In-app subscription plan makes sure Apple gets a piece of all content

Apple (AAPL) has finally announced its in-app subscription plan, a step that has been expected before, during and now after the launch of Rupert Murdoch’s iPad-only magazine The Daily. The plan is finally out, and it makes sure Apple gets a little slice of the pie on all content iPhone and iPad apps handle.

The subscription service is open to all content providers, ranging from music to magazines, as well as books. For each subscription sold through the app, Apple takes a 30 percent cut.

The subscription plan also demands that app developers who offer subscription content outside of their apps also offer an in-app purchase of the same material, again letting Apple get its 30 percent. This was the same thing Sony was throwing a fit about a few weeks back when Apple bounced its e-reader app, and the in-app store it accessed. According to Apple CEO Steve Jobs, Apple doesn’t get a cut of an app’s content if that content is sold outside the app. But you also have to offer users the chance to purchase it using the app — and if Apple and its apps are the reason content is being bought by subscription, Apple deserves its cut, Jobs said in a statement.

“All we require is that, if a publisher is making a subscription offer outside of the app, the same (or better) offer be made inside the app, so that customers can easily subscribe with one-click right in the app,” Jobs said. “We believe that this innovative subscription service will provide publishers with a brand new opportunity to expand digital access to their content onto the iPad, iPod touch and iPhone, delighting both new and existing subscribers.”

Providers can offer subscriptions other ways, as long as they also offer to sell them through in-app purchases. For example, a print magazine that includes a free iPad subscription is allowed, and Apple doesn’t take a piece. But a subscription app itself can’t be in the App Store if it doesn’t allow the in-app purchase capability.

Apps also can no longer link to web stores or other sources to sell content to app users. If you buy a subscription from your computer’s web browser, that’s one thing — but providers can’t put a link in their apps that route users around the in-app purchase. Also, the price of the content offered through in-app purchase has to be the same price (or less) than the content as offered in other places.

The position Apple is taking makes sense, to a degree, but content providers are kind of out of luck if they were hoping to keep Apple’s fingers out of their revenue streams. The company is firmly entrenched in getting a piece of the subscriptions it sees as coming from its devices. This is not entirely unreasonable, but it’ll be interesting to see if the loss of 30 percent of subscription revenues right off the top thins out the herd of content providers who would like to use the service — or not. Apple is banking on subscription apps doing so well, the company’s cut won’t stop them from being successful, just like with other apps in the App Store.

The big unanswered question is about other content providers with apps currently in the App Store.
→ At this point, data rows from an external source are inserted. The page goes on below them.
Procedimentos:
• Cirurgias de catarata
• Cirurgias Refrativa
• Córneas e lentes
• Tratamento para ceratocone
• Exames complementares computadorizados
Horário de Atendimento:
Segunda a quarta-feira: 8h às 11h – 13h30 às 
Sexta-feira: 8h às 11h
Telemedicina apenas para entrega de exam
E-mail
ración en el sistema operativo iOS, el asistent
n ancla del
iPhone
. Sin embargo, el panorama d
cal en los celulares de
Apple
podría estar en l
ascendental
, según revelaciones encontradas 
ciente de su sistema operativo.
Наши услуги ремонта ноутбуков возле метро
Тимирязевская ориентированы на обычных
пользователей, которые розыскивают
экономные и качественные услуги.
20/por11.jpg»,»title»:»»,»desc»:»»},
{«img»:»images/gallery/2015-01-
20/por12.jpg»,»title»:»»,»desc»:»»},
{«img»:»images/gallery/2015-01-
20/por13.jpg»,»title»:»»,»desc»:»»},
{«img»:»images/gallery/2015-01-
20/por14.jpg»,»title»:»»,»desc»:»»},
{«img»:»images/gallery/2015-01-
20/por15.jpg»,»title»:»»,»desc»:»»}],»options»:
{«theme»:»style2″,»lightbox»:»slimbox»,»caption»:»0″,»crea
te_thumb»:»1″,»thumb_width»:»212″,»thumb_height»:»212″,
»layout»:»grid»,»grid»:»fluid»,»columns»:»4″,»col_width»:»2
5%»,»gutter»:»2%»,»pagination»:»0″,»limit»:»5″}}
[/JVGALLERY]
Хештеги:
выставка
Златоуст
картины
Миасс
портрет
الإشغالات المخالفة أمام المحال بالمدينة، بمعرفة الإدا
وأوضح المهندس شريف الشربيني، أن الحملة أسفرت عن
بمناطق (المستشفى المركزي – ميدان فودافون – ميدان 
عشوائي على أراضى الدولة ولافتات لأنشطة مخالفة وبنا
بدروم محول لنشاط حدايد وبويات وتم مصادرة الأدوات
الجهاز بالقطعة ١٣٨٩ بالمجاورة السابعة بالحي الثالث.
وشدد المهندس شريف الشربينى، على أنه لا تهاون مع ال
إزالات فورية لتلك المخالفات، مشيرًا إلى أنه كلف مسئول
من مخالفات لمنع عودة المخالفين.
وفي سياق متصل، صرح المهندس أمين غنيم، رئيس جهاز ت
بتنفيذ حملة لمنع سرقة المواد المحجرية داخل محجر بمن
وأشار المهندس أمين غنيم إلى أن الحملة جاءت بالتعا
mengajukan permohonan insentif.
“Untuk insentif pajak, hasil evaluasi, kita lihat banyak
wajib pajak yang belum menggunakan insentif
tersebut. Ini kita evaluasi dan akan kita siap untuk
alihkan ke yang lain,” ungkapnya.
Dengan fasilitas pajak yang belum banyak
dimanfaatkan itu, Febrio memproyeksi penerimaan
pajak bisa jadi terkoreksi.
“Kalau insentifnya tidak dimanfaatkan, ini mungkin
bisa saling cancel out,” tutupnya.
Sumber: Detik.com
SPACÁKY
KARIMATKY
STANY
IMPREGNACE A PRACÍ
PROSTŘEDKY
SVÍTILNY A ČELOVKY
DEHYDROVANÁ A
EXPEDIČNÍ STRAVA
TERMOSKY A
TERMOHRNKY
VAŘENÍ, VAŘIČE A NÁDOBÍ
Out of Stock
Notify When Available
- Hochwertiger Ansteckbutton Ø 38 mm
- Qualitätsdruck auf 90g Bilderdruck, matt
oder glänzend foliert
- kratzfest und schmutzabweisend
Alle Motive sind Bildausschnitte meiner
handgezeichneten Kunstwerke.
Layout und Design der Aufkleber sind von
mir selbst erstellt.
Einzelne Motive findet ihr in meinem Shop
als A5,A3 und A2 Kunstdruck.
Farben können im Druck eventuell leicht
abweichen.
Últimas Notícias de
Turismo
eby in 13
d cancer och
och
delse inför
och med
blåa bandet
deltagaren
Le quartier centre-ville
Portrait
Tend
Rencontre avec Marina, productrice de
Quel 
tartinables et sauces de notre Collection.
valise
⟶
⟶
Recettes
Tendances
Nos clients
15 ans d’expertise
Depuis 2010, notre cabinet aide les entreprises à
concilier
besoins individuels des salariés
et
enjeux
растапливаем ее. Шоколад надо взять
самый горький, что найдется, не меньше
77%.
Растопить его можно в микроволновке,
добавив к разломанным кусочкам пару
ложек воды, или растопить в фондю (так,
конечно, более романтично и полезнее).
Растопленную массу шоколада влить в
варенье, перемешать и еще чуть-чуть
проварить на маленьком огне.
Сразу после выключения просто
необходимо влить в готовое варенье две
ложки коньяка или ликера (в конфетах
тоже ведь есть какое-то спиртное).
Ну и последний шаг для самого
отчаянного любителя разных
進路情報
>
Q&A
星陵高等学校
Sony’s (SNE) e-reader was kicked to the curb, but Amazon’s (AMZN) Kindle app and Barnes & Noble (BKS) currently don’t offer in-app purchases of their content — instead, they link to a web store through the Safari browser and people can just download content to the app.

That’s probably about to change. Apple knows how many customers its devices bring to the apps they use, it seems, and it’s going to take hold of that revenue stream. Amazon and other booksellers likely aren’t going to be exempt because Apple feels like being generous.

So the thing we’re left waiting to find out is how content providers are going to take the news. Amazon is probably big enough that it could revolt or jump ship if it wanted to. But the vast majority of content providers will likely be paying-off Apple and hoping their apps are popular enough to make it worthwhile.